I’m a Political Scientist at the University of Mannheim, where I obtained my PhD in 2026. I hold an M.A. in Political Science also from the University of Mannheim with a focus on quantitative methods and political behaviour, and a B.A. in Philosophy from the University of Tübingen.

My main fields of research lie within comparative political behaviour and quantitative methods, with a focus on survey methodology and measurement. I am particularly interested in how the political context (e.g. in form of incisive events, crises or information and communication environments) influences not only people’s political attitudes and behaviour but also their responses in surveys, which can lead to bias in the measurement of political concepts.
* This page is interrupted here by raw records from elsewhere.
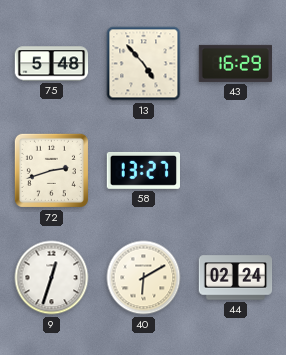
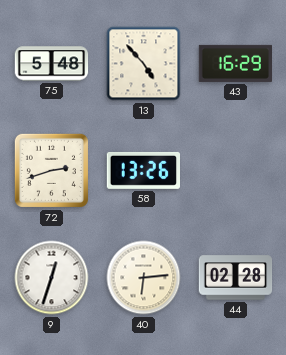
58: 13:27 -> 13:26
40: 6:10 -> 6:14
44: 02:24 -> 02:28
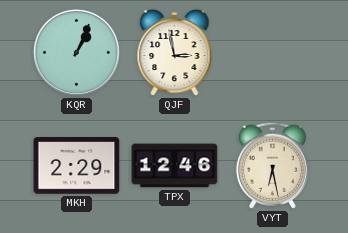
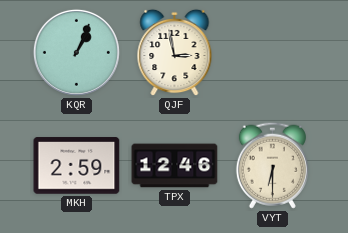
MKH: 2:29 -> 2:59
VYT: 6:28 -> 6:30
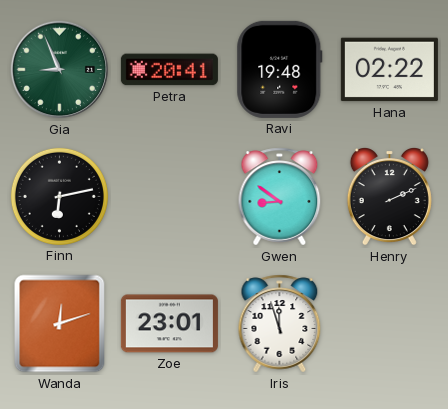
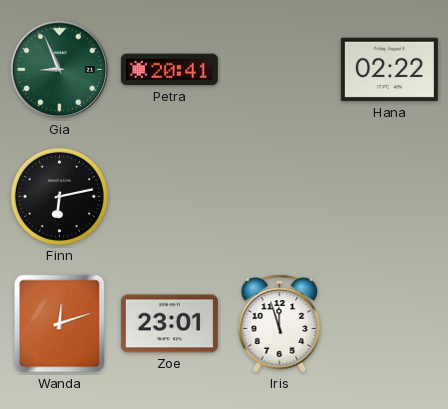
Ravi: 19:48 -> none
Gwen: 8:51 -> none
Henry: 2:11 -> none
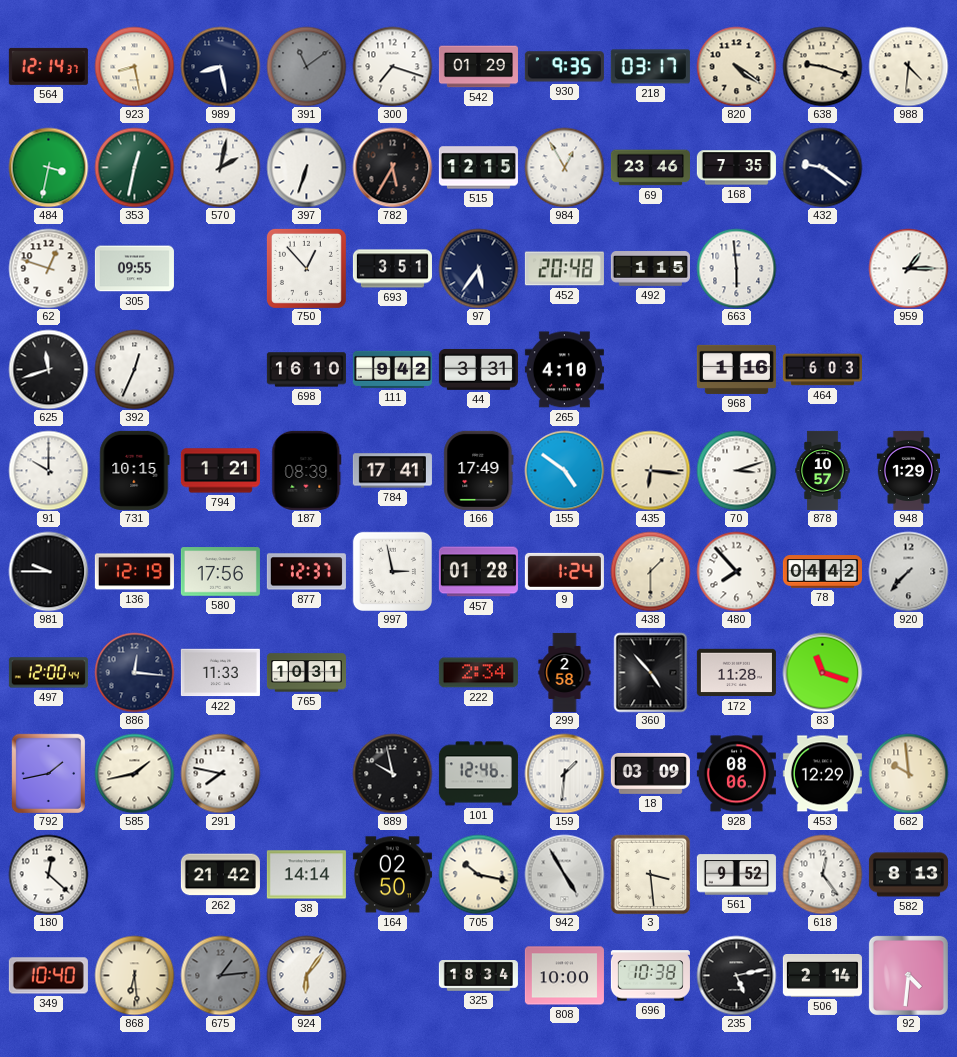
I approach these methodological questions through substantive research in the areas of public opinion and electoral behaviour in a comparative perspective across time and countries. Thereby, I aim to better understand how context shapes both political preferences and the tools we use to study them.

Throughout the past years, I have been working and teaching at the Chair of Political Science, Political Psychology at the University of Mannheim as well as the Mannheim Centre for European Social Research. Here, I was member of the project team of the German Longitudinal Election Study Panel. In early 2025, I was a visiting researcher at the University of Barcelona. Previously, I held positions at the Chair of Quantitative Methods in the Social Scienes at the University of Mannheim, the Swiss Environmental Panel at ETH Zurich and was a member of the team behind zweitstimme.org, a forecasting project for German federal elections.